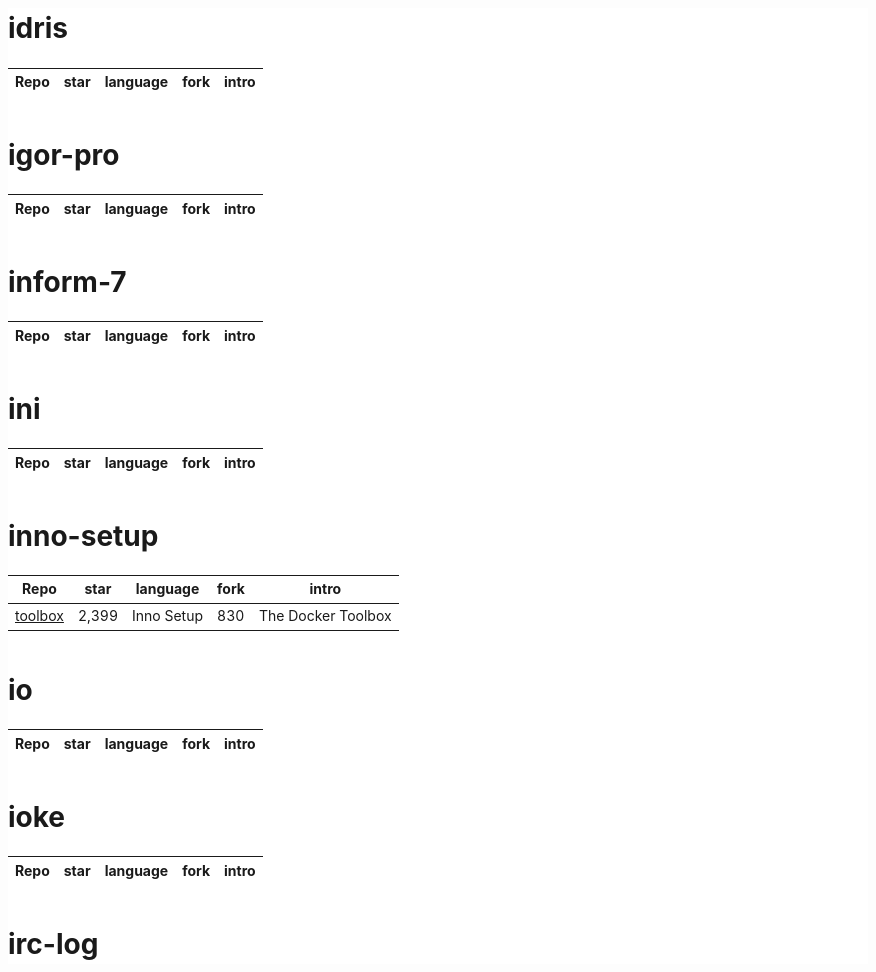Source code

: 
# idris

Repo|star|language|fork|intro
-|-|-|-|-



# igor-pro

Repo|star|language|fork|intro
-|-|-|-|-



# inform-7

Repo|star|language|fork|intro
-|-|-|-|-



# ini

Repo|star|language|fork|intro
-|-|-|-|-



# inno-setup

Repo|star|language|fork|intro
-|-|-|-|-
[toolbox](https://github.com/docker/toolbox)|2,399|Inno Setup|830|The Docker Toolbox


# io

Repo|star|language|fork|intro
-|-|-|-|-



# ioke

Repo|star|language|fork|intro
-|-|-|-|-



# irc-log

Directions:
Only the pictures are to be dropped; the rest of the material above must be duplicated exactly.

Output of the exercise:
Source code

: 
# idris

Repo|star|language|fork|intro
-|-|-|-|-



# igor-pro

Repo|star|language|fork|intro
-|-|-|-|-



# inform-7

Repo|star|language|fork|intro
-|-|-|-|-



# ini

Repo|star|language|fork|intro
-|-|-|-|-



# inno-setup

Repo|star|language|fork|intro
-|-|-|-|-
[toolbox](https://github.com/docker/toolbox)|2,399|Inno Setup|830|The Docker Toolbox


# io

Repo|star|language|fork|intro
-|-|-|-|-



# ioke

Repo|star|language|fork|intro
-|-|-|-|-



# irc-log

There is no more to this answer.